A weld line — also called a knit line, and on the floor a “dam water line” — is what you get when two flows of melt meet and don’t fully fuse back into one. It shows up as a fine line on the surface, usually downstream of a hole, a window, an insert, or wherever the flow had to split and come back together. It looks cosmetic. The dangerous part is that it often isn’t only cosmetic: where the fronts met too cool to weld properly, the part is genuinely weaker, and it can crack along that line under load.
The single fact that explains most weld-line trouble is temperature at the meeting point. When two melt fronts arrive and the plastic there is still hot and fluid, they fuse and the line nearly disappears. When they arrive cool — at the end of a long flow path, behind an obstruction, with trapped air between them — they butt together without truly knitting, and you get a visible, weak line. Everything that follows is about keeping that confluence hot, clean, and vented, or about putting it somewhere it doesn’t matter.
Where weld lines come from
A weld line is a flow event, not a random defect — it appears wherever the melt is forced to divide and rejoin:
- Around holes and windows. The flow splits to go around the opening and meets on the far side. A hole essentially guarantees a weld line behind it.
####################
* [To do]
1 > Can you give the weld-line article again, starting with "The single fact" and going on through "line behind it.", but change "confluence" to "junction"?
2 > Can you carry the article on weld lines forward from its last sentence?
####################
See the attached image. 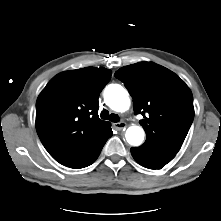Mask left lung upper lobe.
I'll list each match as a JSON object with an SVG mask.
<instances>
[{
  "instance_id": "left-lung-upper-lobe-1",
  "label": "left lung upper lobe",
  "mask_w": 221,
  "mask_h": 221,
  "mask_svg": "<svg viewBox=\"0 0 221 221\" xmlns=\"http://www.w3.org/2000/svg\"><path fill=\"white\" fill-rule=\"evenodd\" d=\"M115 77L132 96L135 113L144 117L140 125L146 142L177 154L194 118L188 86L169 69L150 62L122 67Z\"/></svg>"
}]
</instances>
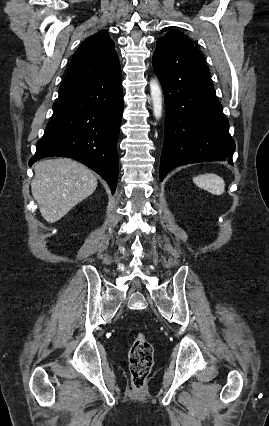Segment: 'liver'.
<instances>
[{"instance_id": "liver-1", "label": "liver", "mask_w": 269, "mask_h": 426, "mask_svg": "<svg viewBox=\"0 0 269 426\" xmlns=\"http://www.w3.org/2000/svg\"><path fill=\"white\" fill-rule=\"evenodd\" d=\"M32 195L43 218L54 223L97 188V177L85 165L69 158L46 159L34 167Z\"/></svg>"}]
</instances>
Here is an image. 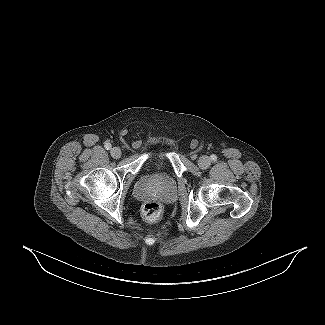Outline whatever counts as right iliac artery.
Returning <instances> with one entry per match:
<instances>
[{"label":"right iliac artery","instance_id":"1","mask_svg":"<svg viewBox=\"0 0 325 325\" xmlns=\"http://www.w3.org/2000/svg\"><path fill=\"white\" fill-rule=\"evenodd\" d=\"M105 149L110 150L111 149V144L110 143H106L105 144Z\"/></svg>","mask_w":325,"mask_h":325}]
</instances>
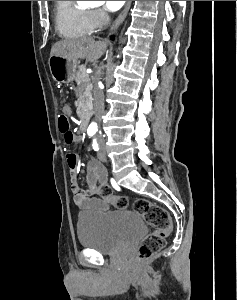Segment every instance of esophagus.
<instances>
[{
	"label": "esophagus",
	"mask_w": 237,
	"mask_h": 300,
	"mask_svg": "<svg viewBox=\"0 0 237 300\" xmlns=\"http://www.w3.org/2000/svg\"><path fill=\"white\" fill-rule=\"evenodd\" d=\"M131 2L132 1H126V4L123 8V10L121 11V13L119 14V16L115 19L114 23L112 24V26L110 27V30L111 31H114L115 29L118 28V26H120V24L124 21L128 11H129V8H130V5H131Z\"/></svg>",
	"instance_id": "34e87169"
}]
</instances>
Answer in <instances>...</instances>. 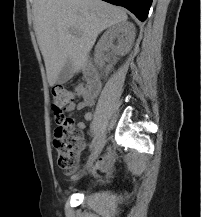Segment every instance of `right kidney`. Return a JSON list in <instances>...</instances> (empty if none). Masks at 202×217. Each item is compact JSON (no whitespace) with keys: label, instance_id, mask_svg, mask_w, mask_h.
<instances>
[{"label":"right kidney","instance_id":"1","mask_svg":"<svg viewBox=\"0 0 202 217\" xmlns=\"http://www.w3.org/2000/svg\"><path fill=\"white\" fill-rule=\"evenodd\" d=\"M117 39L118 43L113 44V41ZM135 39V27L132 23L122 22L114 24L107 29L102 35L95 48L96 63L103 68L104 61L102 59L103 51L106 47H111L115 55L124 56L126 55L134 42Z\"/></svg>","mask_w":202,"mask_h":217}]
</instances>
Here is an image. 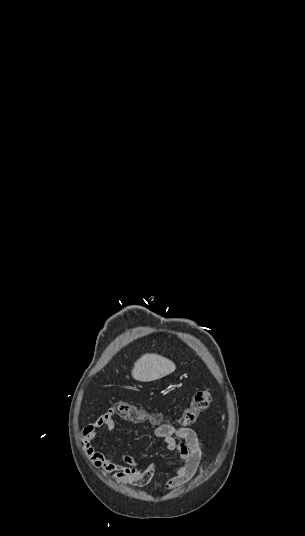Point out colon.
<instances>
[{
  "mask_svg": "<svg viewBox=\"0 0 305 536\" xmlns=\"http://www.w3.org/2000/svg\"><path fill=\"white\" fill-rule=\"evenodd\" d=\"M212 401L208 390H199L195 393L192 402L185 408L181 423L184 426H192L197 422L198 417L208 410ZM115 414L127 416L131 419H141L145 416V410L130 402H119L115 406Z\"/></svg>",
  "mask_w": 305,
  "mask_h": 536,
  "instance_id": "obj_1",
  "label": "colon"
}]
</instances>
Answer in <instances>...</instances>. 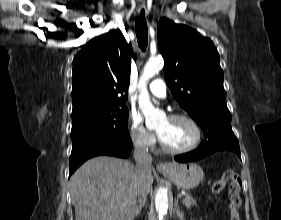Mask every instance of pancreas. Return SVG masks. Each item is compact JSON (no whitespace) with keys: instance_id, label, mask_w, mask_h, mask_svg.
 I'll use <instances>...</instances> for the list:
<instances>
[{"instance_id":"obj_1","label":"pancreas","mask_w":281,"mask_h":220,"mask_svg":"<svg viewBox=\"0 0 281 220\" xmlns=\"http://www.w3.org/2000/svg\"><path fill=\"white\" fill-rule=\"evenodd\" d=\"M183 203L188 208L196 206V201L191 195L185 196L183 199Z\"/></svg>"}]
</instances>
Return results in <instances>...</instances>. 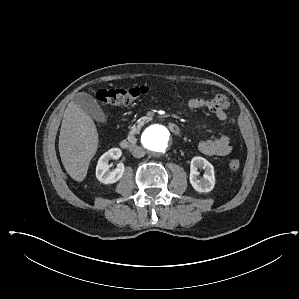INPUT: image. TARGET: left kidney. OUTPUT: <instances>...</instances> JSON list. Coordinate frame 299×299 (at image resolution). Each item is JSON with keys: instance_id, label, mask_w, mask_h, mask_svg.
<instances>
[{"instance_id": "obj_1", "label": "left kidney", "mask_w": 299, "mask_h": 299, "mask_svg": "<svg viewBox=\"0 0 299 299\" xmlns=\"http://www.w3.org/2000/svg\"><path fill=\"white\" fill-rule=\"evenodd\" d=\"M198 169L204 170L203 178H199ZM190 183L195 191L208 193L215 186L214 167L203 157H193L190 163Z\"/></svg>"}]
</instances>
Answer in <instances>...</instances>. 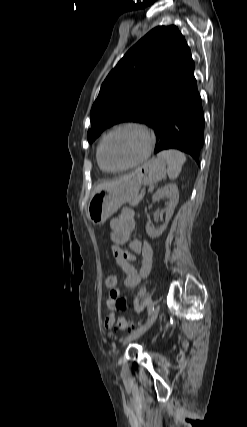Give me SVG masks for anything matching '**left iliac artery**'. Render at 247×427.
Listing matches in <instances>:
<instances>
[{"label": "left iliac artery", "instance_id": "left-iliac-artery-1", "mask_svg": "<svg viewBox=\"0 0 247 427\" xmlns=\"http://www.w3.org/2000/svg\"><path fill=\"white\" fill-rule=\"evenodd\" d=\"M153 310H154V304L152 302H150L148 304V315H151Z\"/></svg>", "mask_w": 247, "mask_h": 427}]
</instances>
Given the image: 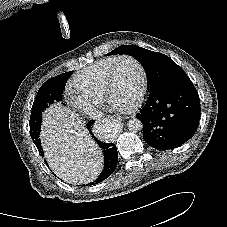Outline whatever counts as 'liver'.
<instances>
[{"label":"liver","instance_id":"1","mask_svg":"<svg viewBox=\"0 0 227 227\" xmlns=\"http://www.w3.org/2000/svg\"><path fill=\"white\" fill-rule=\"evenodd\" d=\"M50 168L65 182L90 183L102 169L101 152L77 115L52 105L44 114L40 134Z\"/></svg>","mask_w":227,"mask_h":227}]
</instances>
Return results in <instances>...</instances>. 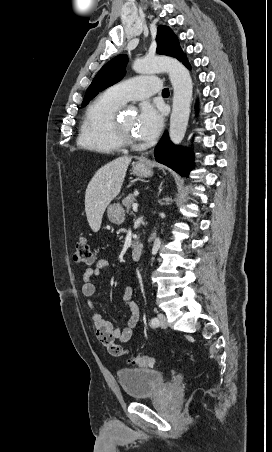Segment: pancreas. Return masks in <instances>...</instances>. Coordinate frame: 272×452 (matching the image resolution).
<instances>
[{
	"instance_id": "cf45deb5",
	"label": "pancreas",
	"mask_w": 272,
	"mask_h": 452,
	"mask_svg": "<svg viewBox=\"0 0 272 452\" xmlns=\"http://www.w3.org/2000/svg\"><path fill=\"white\" fill-rule=\"evenodd\" d=\"M135 196L133 194H129L126 198L122 200V205L126 208V212L129 213L131 207L135 202Z\"/></svg>"
}]
</instances>
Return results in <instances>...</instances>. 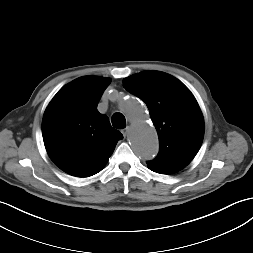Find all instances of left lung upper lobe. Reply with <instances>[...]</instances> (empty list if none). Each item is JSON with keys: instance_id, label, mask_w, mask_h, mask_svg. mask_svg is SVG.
<instances>
[{"instance_id": "obj_1", "label": "left lung upper lobe", "mask_w": 253, "mask_h": 253, "mask_svg": "<svg viewBox=\"0 0 253 253\" xmlns=\"http://www.w3.org/2000/svg\"><path fill=\"white\" fill-rule=\"evenodd\" d=\"M124 88L142 99L159 137V153L148 166L170 173L183 169L197 154L204 119L190 90L175 77L143 71L123 80Z\"/></svg>"}]
</instances>
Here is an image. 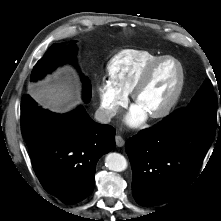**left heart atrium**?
Wrapping results in <instances>:
<instances>
[{
	"mask_svg": "<svg viewBox=\"0 0 221 221\" xmlns=\"http://www.w3.org/2000/svg\"><path fill=\"white\" fill-rule=\"evenodd\" d=\"M147 117V113L138 105H134L126 116V122L131 126H137Z\"/></svg>",
	"mask_w": 221,
	"mask_h": 221,
	"instance_id": "obj_1",
	"label": "left heart atrium"
}]
</instances>
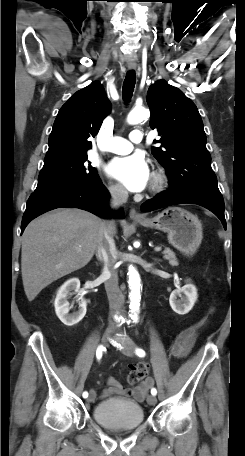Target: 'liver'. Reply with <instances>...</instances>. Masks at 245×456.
<instances>
[{"instance_id":"liver-1","label":"liver","mask_w":245,"mask_h":456,"mask_svg":"<svg viewBox=\"0 0 245 456\" xmlns=\"http://www.w3.org/2000/svg\"><path fill=\"white\" fill-rule=\"evenodd\" d=\"M102 220L80 209H57L33 220L22 237L21 272L29 301L57 279L86 266ZM112 235L116 226L112 222Z\"/></svg>"}]
</instances>
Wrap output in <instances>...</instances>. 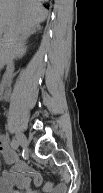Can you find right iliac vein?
Wrapping results in <instances>:
<instances>
[{"label": "right iliac vein", "mask_w": 103, "mask_h": 193, "mask_svg": "<svg viewBox=\"0 0 103 193\" xmlns=\"http://www.w3.org/2000/svg\"><path fill=\"white\" fill-rule=\"evenodd\" d=\"M17 141L19 142V144L23 149H27L28 142L22 133H17Z\"/></svg>", "instance_id": "right-iliac-vein-1"}]
</instances>
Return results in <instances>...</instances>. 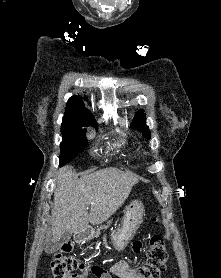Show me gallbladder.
Returning a JSON list of instances; mask_svg holds the SVG:
<instances>
[{
    "mask_svg": "<svg viewBox=\"0 0 221 278\" xmlns=\"http://www.w3.org/2000/svg\"><path fill=\"white\" fill-rule=\"evenodd\" d=\"M71 236H72V233L66 232V233L61 237L60 240H58V241H57L56 243H54V244H51L48 250L51 251V252H52V251H58L64 243L68 242V241L71 239Z\"/></svg>",
    "mask_w": 221,
    "mask_h": 278,
    "instance_id": "obj_1",
    "label": "gallbladder"
}]
</instances>
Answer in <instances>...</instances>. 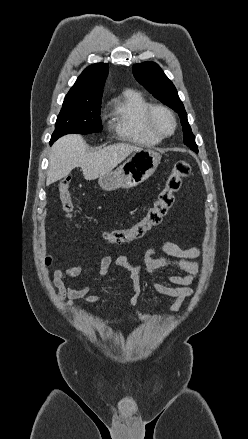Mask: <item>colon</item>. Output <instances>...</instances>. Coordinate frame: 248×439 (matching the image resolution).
Segmentation results:
<instances>
[{"instance_id": "colon-1", "label": "colon", "mask_w": 248, "mask_h": 439, "mask_svg": "<svg viewBox=\"0 0 248 439\" xmlns=\"http://www.w3.org/2000/svg\"><path fill=\"white\" fill-rule=\"evenodd\" d=\"M191 174V166L186 161L175 164L171 174L166 178L165 185L157 199L145 216L129 228L105 231L99 234L101 241L108 245H120L142 237L152 227L159 224L174 201V195L181 188L182 182ZM61 210L67 218L72 217L73 202L70 193L69 179H63L59 184Z\"/></svg>"}]
</instances>
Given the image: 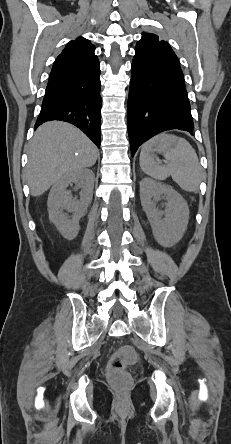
####################
* [Results of the tasks]
1 >
The single fact that explains most weld-line trouble is temperature at the meeting point. When two melt fronts arrive and the plastic there is still hot and fluid, they fuse and the line nearly disappears. When they arrive cool — at the end of a long flow path, behind an obstruction, with trapped air between them — they butt together without truly knitting, and you get a visible, weak line. Everything that follows is about keeping that junction hot, clean, and vented, or about putting it somewhere it doesn’t matter.
Where weld lines come from
A weld line is a flow event, not a random defect — it appears wherever the melt is forced to divide and rejoin:
- Around holes and windows. The flow splits to go around the opening and meets on the far side. A hole essentially guarantees a weld line behind it.

2 >
- Around cores, inserts, and bosses. Anything the melt has to flow past creates two fronts.
- In multi-gate parts. Two gates feeding one cavity meet somewhere in the middle — that meeting is a weld line whose location you chose (or didn’t) when you placed the gates.
- At thick-to-thin junctions and obstructions that make the flow break apart and recombine.
Because a hole or an insert forces a split, you usually can’t eliminate the weld line. That reframes the whole problem: the goal isn’t to make it vanish, it’s to make it strong and to land it where it won’t show or won’t carry load.
The cause tree: why this weld line is bad
When a weld line is too visible or too weak, the cause sits in one of four places. Naming which one keeps you from raising temperature when the real problem is a blocked vent.
| Cause area | What’s happening | Typical fix |
|---|---|---|
| Process — too cold | Melt or mold temp too low; fronts meet already chilled and won’t fuse | Raise melt temperature; raise mold temperature; improve flowability |
| Process — too slow / weak | Slow fill or low pressure lets the fronts cool before they meet | Raise injection speed and pressure so the fronts arrive hot |
| Venting | Air, volatiles, or mold-release trapped at the confluence keep the fronts apart and can burn | Add or clean venting at the weld zone; add an overflow well |
| Design / mold | Gate location or count puts the weld line in a bad spot; thin sections chill the flow | Move, add, or remove gates; thicken the flow path; relocate the line |
The most common reflex error is treating every weld line as a temperature problem and cranking the barrel. If the real cause is air trapped where the fronts meet, more heat just gets you a burned weld line instead of a cold one.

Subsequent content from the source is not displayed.